Damit ist das Problem da – für Norbert Röttgen. Denn bekanntlich steht der frisch zum CDU-Vorsitzenden von NRW gewählte Bundesumweltminister für die grüne Option der Schwarzen. Auch als stellvertretender CDU-Parteivorsitzender – und jetzt das! Noch vorgestern warnte Röttgen seine Partei vor einer einseitigen Festlegung auf die FDP, da weigerten sich schon die Atomkraftgegner der Bürgerinitiative Umweltschutz Lüchow-Dannenberg, sich mit Röttgen auch nur zu treffen. Und heute der Super-GAU: Alle gegen Schwarz-Grün. Armer Norbert Röttgen.

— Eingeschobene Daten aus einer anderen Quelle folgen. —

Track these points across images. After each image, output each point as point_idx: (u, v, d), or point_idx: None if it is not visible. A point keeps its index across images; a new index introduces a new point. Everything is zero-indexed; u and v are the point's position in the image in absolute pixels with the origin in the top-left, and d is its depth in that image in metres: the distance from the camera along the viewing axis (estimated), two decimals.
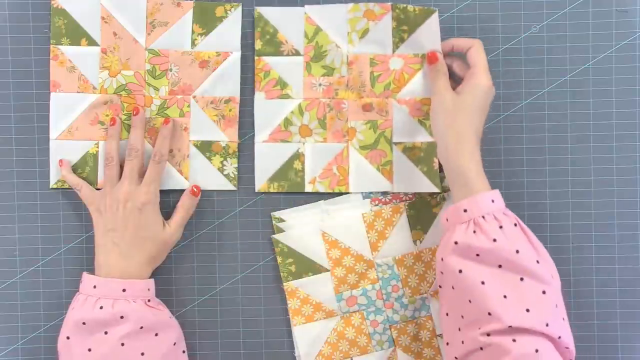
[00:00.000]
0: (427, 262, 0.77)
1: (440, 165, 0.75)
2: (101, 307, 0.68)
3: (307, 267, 0.77)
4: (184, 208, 0.76)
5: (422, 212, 0.77)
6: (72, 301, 0.71)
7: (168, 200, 0.78)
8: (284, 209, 0.78)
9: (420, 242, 0.77)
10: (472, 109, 0.70)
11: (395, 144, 0.78)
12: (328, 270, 0.77)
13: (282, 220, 0.77)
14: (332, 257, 0.76)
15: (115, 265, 0.71)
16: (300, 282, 0.77)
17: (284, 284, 0.77)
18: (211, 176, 0.78)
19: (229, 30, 0.78)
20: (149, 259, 0.73)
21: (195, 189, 0.76)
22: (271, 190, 0.78)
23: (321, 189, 0.78)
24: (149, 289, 0.72)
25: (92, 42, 0.78)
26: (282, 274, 0.77)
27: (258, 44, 0.78)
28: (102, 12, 0.77)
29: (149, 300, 0.71)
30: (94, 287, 0.69)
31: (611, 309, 0.78)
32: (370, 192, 0.78)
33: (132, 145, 0.74)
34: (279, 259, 0.77)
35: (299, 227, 0.77)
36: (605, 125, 0.78)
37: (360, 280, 0.77)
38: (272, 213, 0.78)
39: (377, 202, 0.77)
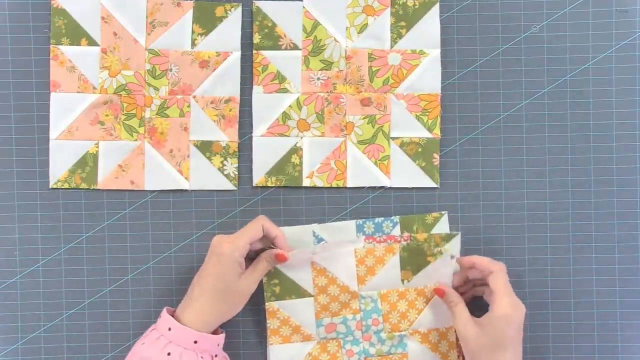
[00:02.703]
0: (411, 301, 0.76)
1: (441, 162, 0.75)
2: (169, 354, 0.67)
3: (292, 290, 0.76)
4: (266, 263, 0.73)
5: (415, 256, 0.76)
6: (147, 332, 0.70)
7: (168, 201, 0.78)
8: (284, 208, 0.78)
9: (408, 281, 0.76)
10: (496, 345, 0.68)
11: (393, 138, 0.78)
12: (312, 296, 0.76)
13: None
14: (317, 284, 0.76)
15: (191, 305, 0.70)
16: (283, 303, 0.76)
17: (266, 303, 0.76)
18: (211, 176, 0.78)
19: (229, 30, 0.78)
20: (219, 310, 0.71)
21: (282, 256, 0.73)
22: (269, 184, 0.78)
23: (319, 183, 0.78)
24: (218, 344, 0.71)
25: (92, 42, 0.78)
26: (265, 293, 0.76)
27: (256, 38, 0.78)
28: (102, 12, 0.78)
29: (215, 356, 0.70)
30: (169, 329, 0.68)
31: (611, 309, 0.78)
32: (364, 222, 0.77)
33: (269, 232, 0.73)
34: (264, 279, 0.75)
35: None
36: (605, 125, 0.78)
37: (342, 309, 0.76)
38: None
39: (371, 240, 0.77)
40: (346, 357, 0.76)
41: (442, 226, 0.77)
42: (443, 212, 0.77)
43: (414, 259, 0.76)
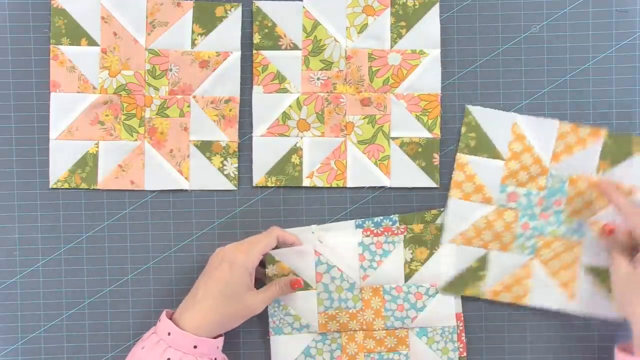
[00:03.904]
0: (600, 193, 0.74)
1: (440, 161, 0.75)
2: (168, 359, 0.67)
3: (485, 148, 0.75)
4: (278, 288, 0.74)
5: (620, 146, 0.74)
6: (146, 334, 0.70)
7: (168, 201, 0.78)
8: (284, 208, 0.78)
9: (604, 172, 0.74)
10: None
11: (393, 138, 0.78)
12: (503, 160, 0.75)
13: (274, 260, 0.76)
14: (512, 149, 0.75)
15: (193, 307, 0.69)
16: (473, 159, 0.76)
17: (458, 154, 0.76)
18: (211, 176, 0.78)
19: (229, 30, 0.78)
20: (222, 317, 0.70)
21: (297, 283, 0.74)
22: (269, 184, 0.78)
23: (319, 183, 0.78)
24: (217, 347, 0.71)
25: (92, 42, 0.78)
26: (460, 144, 0.76)
27: (256, 38, 0.78)
28: (102, 12, 0.78)
29: (215, 359, 0.70)
30: (169, 334, 0.68)
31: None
32: (364, 222, 0.77)
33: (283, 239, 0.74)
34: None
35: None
36: (605, 125, 0.78)
37: (528, 181, 0.75)
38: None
39: (369, 232, 0.77)
40: (521, 229, 0.75)
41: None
42: (442, 209, 0.77)
43: (618, 149, 0.74)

Wieso eigentlich muss ein Nordrhein-Westfale ausbaden, wenn irgendwelche Grünen aus Hamburg etwas anstellen, wofür es auch eigenen Angaben zufolge „keinen richtigen Grund“ gibt? Was kann Röttgen jetzt noch tun, will er sich nicht mit seiner Rolle als unschuldigem Opfer zufrieden geben? Einfach nur CDU-Landesvorsitzender und Bundesumweltminister zu sein, wird die Frage nach seinem Lebenssinn nicht hinreichend beantworten können.
Doch in jeder Krise steckt auch eine Chance. Röttgen muss den Kopf nicht hängen lassen. Erstens kann er, sollte er nicht mit ihnen können, den Grünen immer noch reichlich Stimmen wegnehmen. Und zweitens fließt bis zur nächsten Bundestags- und NRW-Landtagswahl noch viel Wasser den Rhein runter. Und die Spree. Und was die Elbe betrifft: die Tieferlegung ist sozusagen in trockenen Tüchern. Also: locker bleiben!